Syncing with iTunes – This is one of the bits which is not quite right yet. Currently, you have to sync with iTunes on a desktop computer to backup, add photos, add music etc. Our Board Members do this (if at all) on their home PCs as they don’t have machines here in the hospital. I can’t offer them any support for the equipment they use at home, of course, so it’s not ideal. Security: NHS Mail mobile device policy enforces encrypted backup in iTunes.

App distribution – Another problem was how to give the GoodReader app to each of the Board Members. We wanted to let them have their own Apple Store ID, so that they could buy their own apps. In the end, we had to help each person get an Apple ID set up, then email them the GoodReader app as a gift. The next version of iOS includes the facility to make bulk purchases of apps and send them out to employees.

NHS Mail – All Board members get their iPads with their NHS Mail account already setup. The reason is not simply that we want to encourage use of NHS Mail, but also to enforce a range of security features, including passcode lock and encrypted storage. I frequently get asked about the perceived poor security of the iPad/iPhone in comparison to the Blackberry. This may have been true a couple of years ago, but it’s simply not the case anymore. See this link for example. I suspect that people often confuse security (i.e. unauthorised access to data on the device) with control (i.e. stopping people being able to do anything except work-mandated tasks with the device).  Security: As per the NHS Mail policy, all email, calendars, contacts downloaded from NHS Mail to the iPad are encrypted.

Rollout – We timed the rollout of the iPads so that the Board Members had the maximum time to get familiar with the devices before they used them in a full Board meeting. I did a 45 minute workshop where I demonstrated the basic use of the iPad, starting with how to use the cover, screen brightness, that sort of thing. There have also been quite a number of one-to-one sessions with individual Board members, and I make myself available for half an hour before each Board meeting to help in whatever way I can. The Board administrative support officers also help Board members when they get stuck, and there are a couple of the Board themselves who help other members. I must confess that I’ve been surprised at how quickly the iPads have been adopted, and by the relatively low number of problems/complaints. Almost all the problems we’ve had so far have been related to VPN/network/NHS Mail passwords, which is a perennial problem whatever system you are rolling out.
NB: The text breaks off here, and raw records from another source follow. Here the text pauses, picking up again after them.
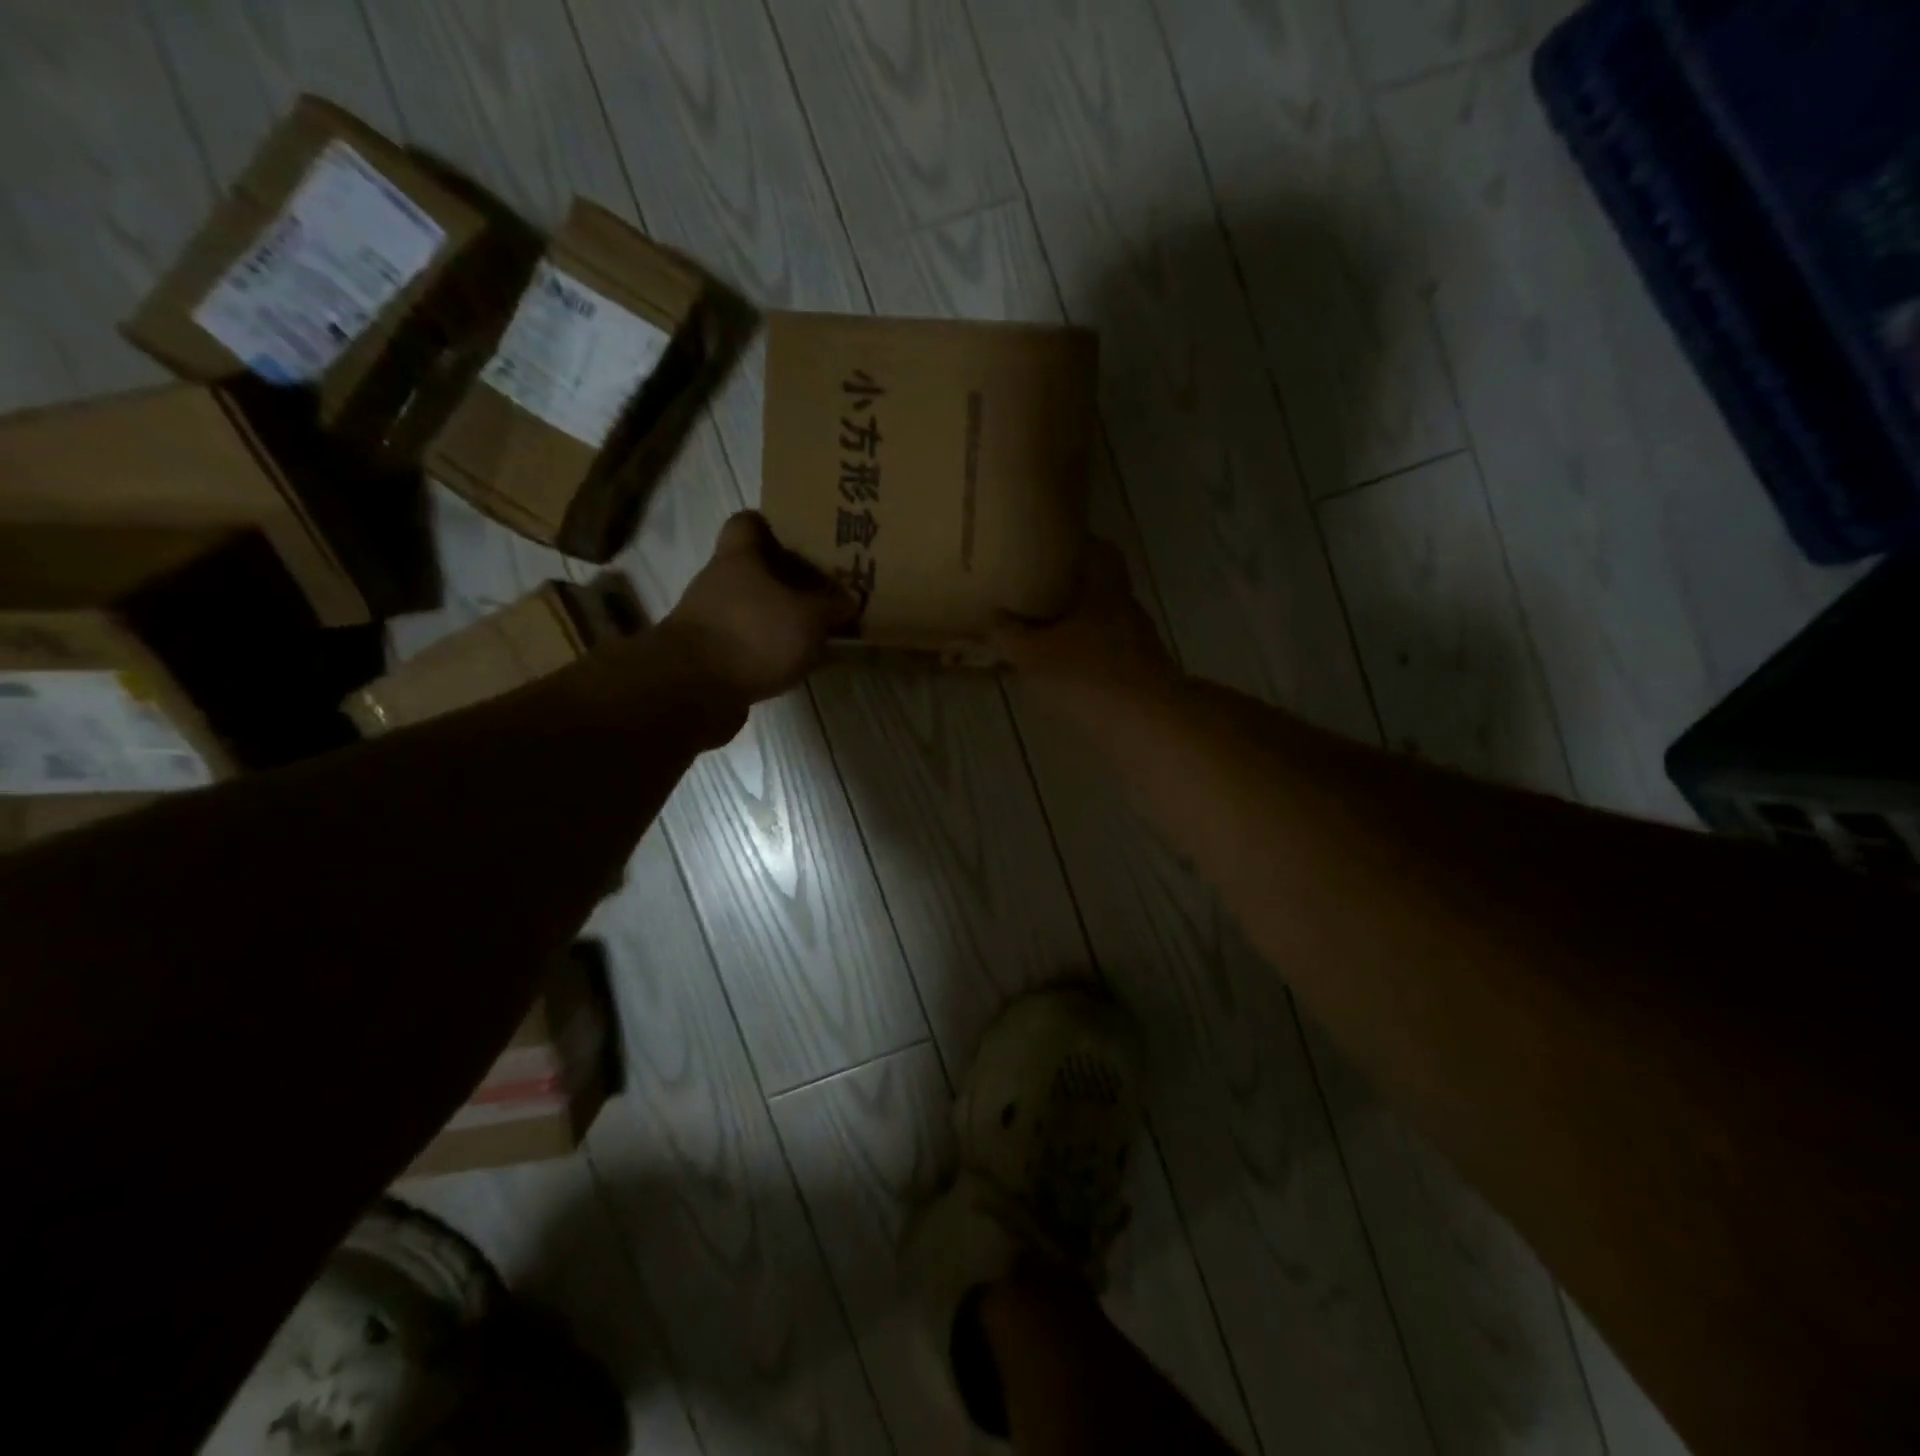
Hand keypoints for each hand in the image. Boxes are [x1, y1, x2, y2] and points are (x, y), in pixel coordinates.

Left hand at [661, 512, 856, 704]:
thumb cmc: (755, 635)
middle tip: (823, 593)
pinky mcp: (709, 656)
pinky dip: (767, 651)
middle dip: (787, 581)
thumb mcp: (810, 618)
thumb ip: (832, 607)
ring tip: (815, 634)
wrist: (694, 690)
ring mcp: (709, 620)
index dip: (774, 527)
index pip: (748, 522)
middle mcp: (718, 582)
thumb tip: (848, 600)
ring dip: (778, 619)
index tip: (803, 542)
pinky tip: (794, 664)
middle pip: (754, 570)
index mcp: (739, 557)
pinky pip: (746, 644)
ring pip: (751, 609)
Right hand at [993, 541, 1175, 687]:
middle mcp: (1127, 611)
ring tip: (1047, 639)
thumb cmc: (1087, 675)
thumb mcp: (1034, 654)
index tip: (1053, 549)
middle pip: (1103, 591)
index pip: (1101, 552)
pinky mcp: (1143, 680)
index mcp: (1105, 591)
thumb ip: (1010, 635)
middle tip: (1039, 597)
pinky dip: (1090, 663)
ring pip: (1106, 627)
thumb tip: (993, 618)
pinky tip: (1067, 677)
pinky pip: (1110, 660)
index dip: (1079, 547)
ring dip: (1081, 631)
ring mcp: (1140, 647)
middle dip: (1073, 594)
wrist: (1146, 727)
Board Papers – We are saving a lot of time by not having to print, bind and distribute papers.  We combine our documents for each meeting into one PDF file, with a table of contents which allows navigation to each agenda item.  The Board members are emailed to let them know that the papers are available in their folder on our WebDAV server, and they then sync their folder in GoodReader to pick up any documents which have been added.  We have put copies of all the meeting papers for the current year 2011 in their folders so that they have easy access and can refer back to previous reports if needed.
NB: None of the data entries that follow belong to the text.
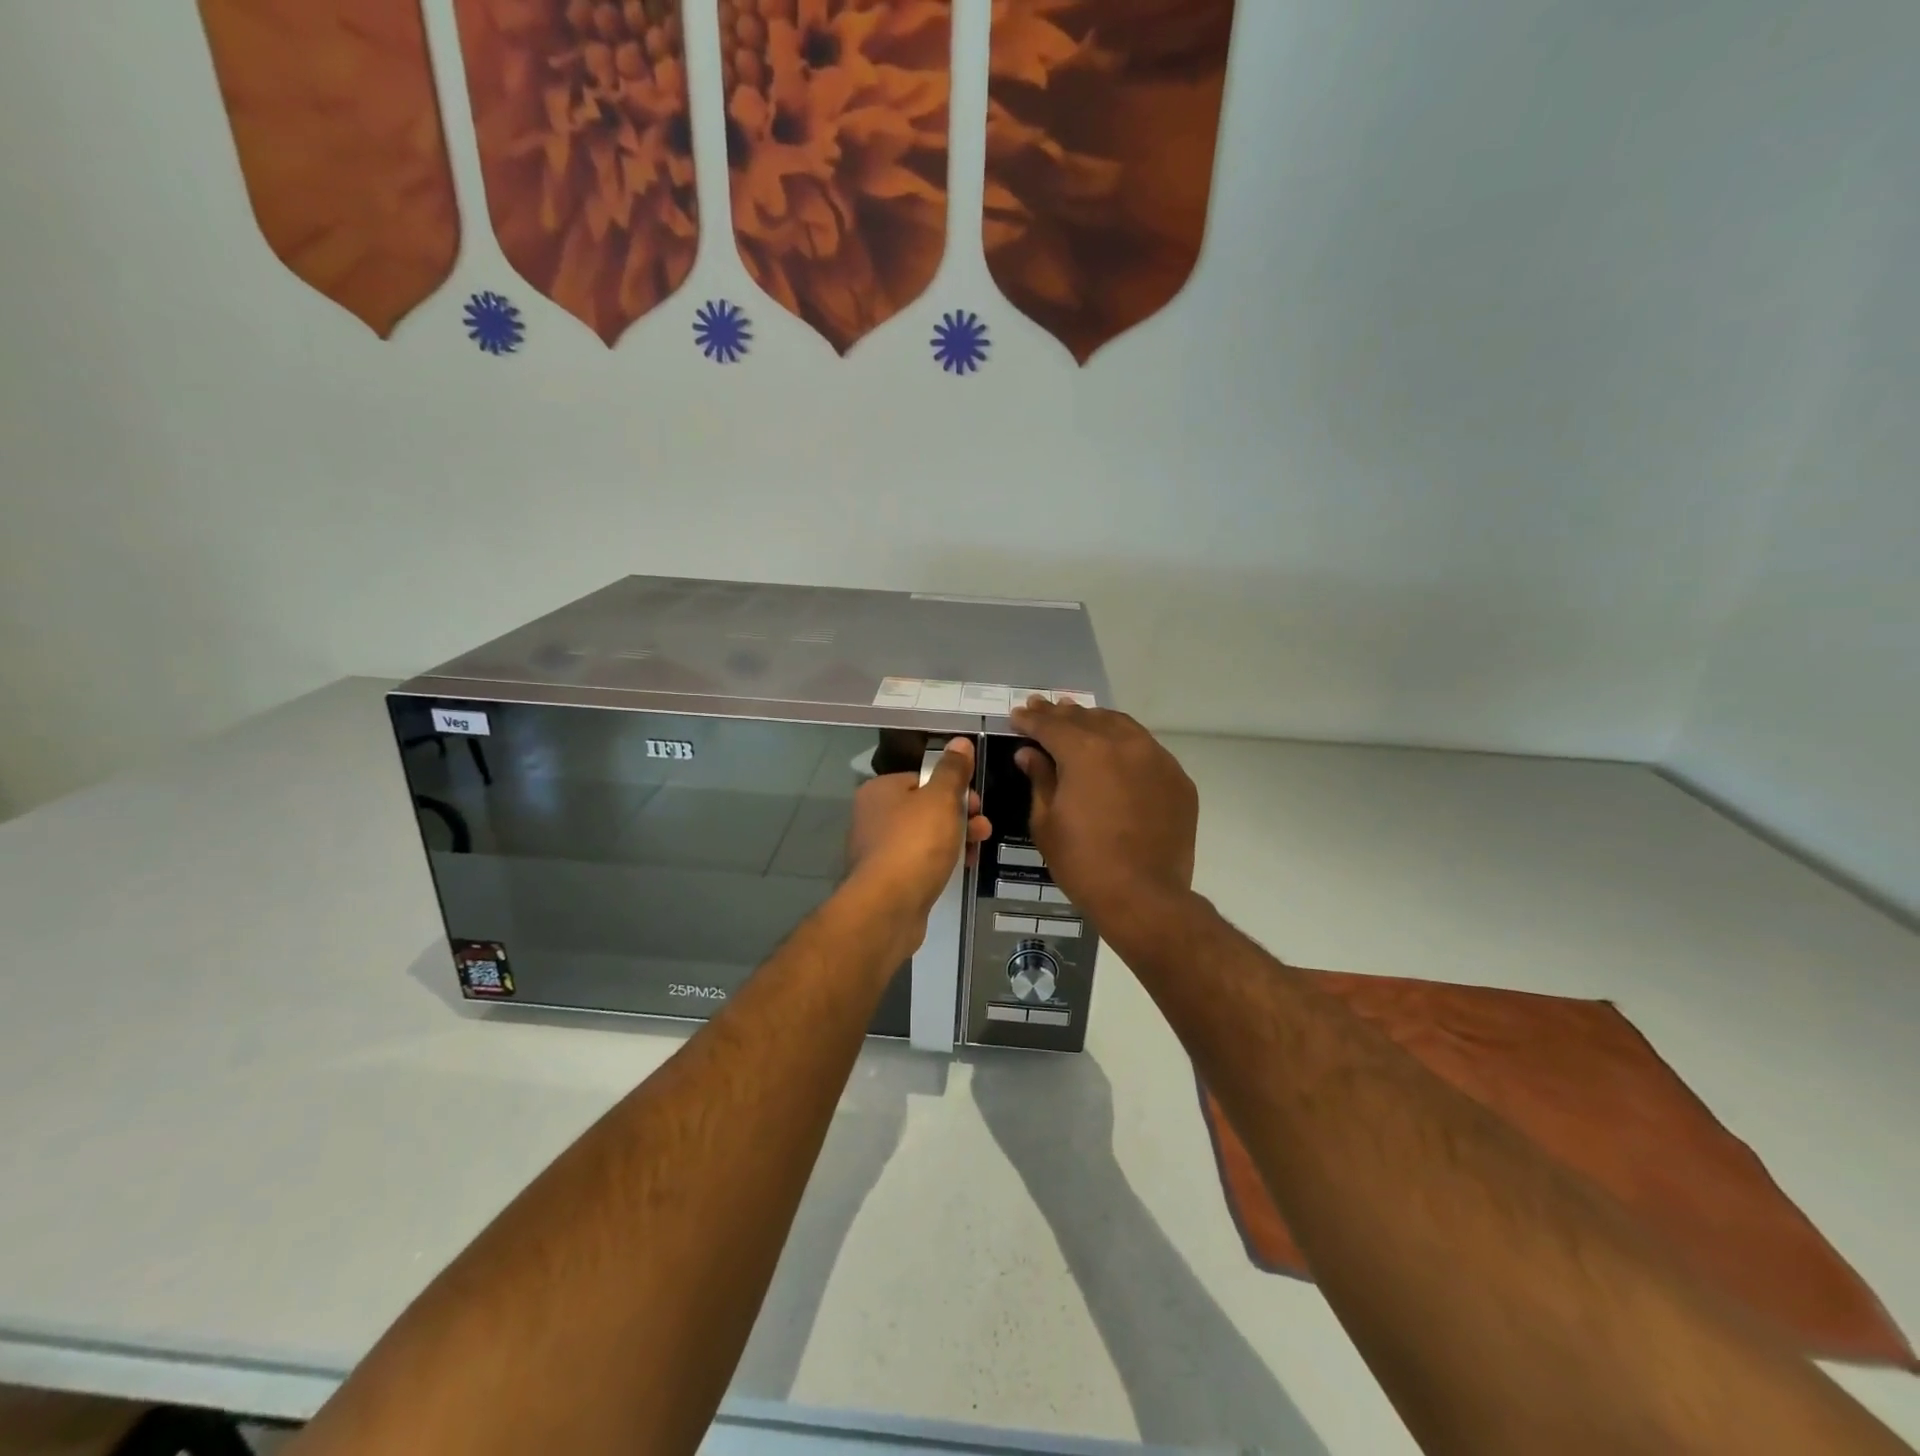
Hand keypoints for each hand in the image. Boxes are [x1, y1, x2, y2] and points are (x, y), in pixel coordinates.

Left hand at [846, 737, 991, 917]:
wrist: (888, 907)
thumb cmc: (915, 844)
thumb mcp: (941, 799)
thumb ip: (953, 771)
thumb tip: (960, 742)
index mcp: (880, 791)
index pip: (922, 778)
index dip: (953, 787)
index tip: (977, 802)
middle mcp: (873, 817)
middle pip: (925, 807)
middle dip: (960, 815)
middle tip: (982, 827)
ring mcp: (878, 850)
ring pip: (925, 836)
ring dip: (956, 838)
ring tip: (978, 850)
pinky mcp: (888, 879)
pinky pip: (920, 861)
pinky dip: (941, 861)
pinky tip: (960, 868)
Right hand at [1009, 698, 1197, 928]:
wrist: (1144, 897)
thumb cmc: (1083, 862)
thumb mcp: (1047, 822)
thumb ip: (1040, 779)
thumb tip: (1029, 753)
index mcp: (1085, 751)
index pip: (1051, 725)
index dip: (1030, 719)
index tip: (1017, 715)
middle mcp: (1124, 743)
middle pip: (1087, 718)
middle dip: (1060, 714)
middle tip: (1043, 708)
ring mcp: (1157, 759)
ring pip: (1121, 726)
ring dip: (1095, 722)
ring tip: (1079, 721)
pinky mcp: (1178, 779)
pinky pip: (1147, 750)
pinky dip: (1125, 745)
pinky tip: (1116, 754)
Benefits –The simplicity of the iPad pays off in that we get far fewer support calls than with laptops. The simplicity and consistency of the user-interface means that the less tech-savvy users are more open to using the iPad than a laptop, especially given the convenience of a portrait screen for reading documents. Battery life is far better than that of a laptop. One of the unforeseen benefits is that the Board Members use their NHS Mail email/calendars/contacts much more than before, which is of benefit to everyone involved e.g. for arranging meetings, improved email security, etc.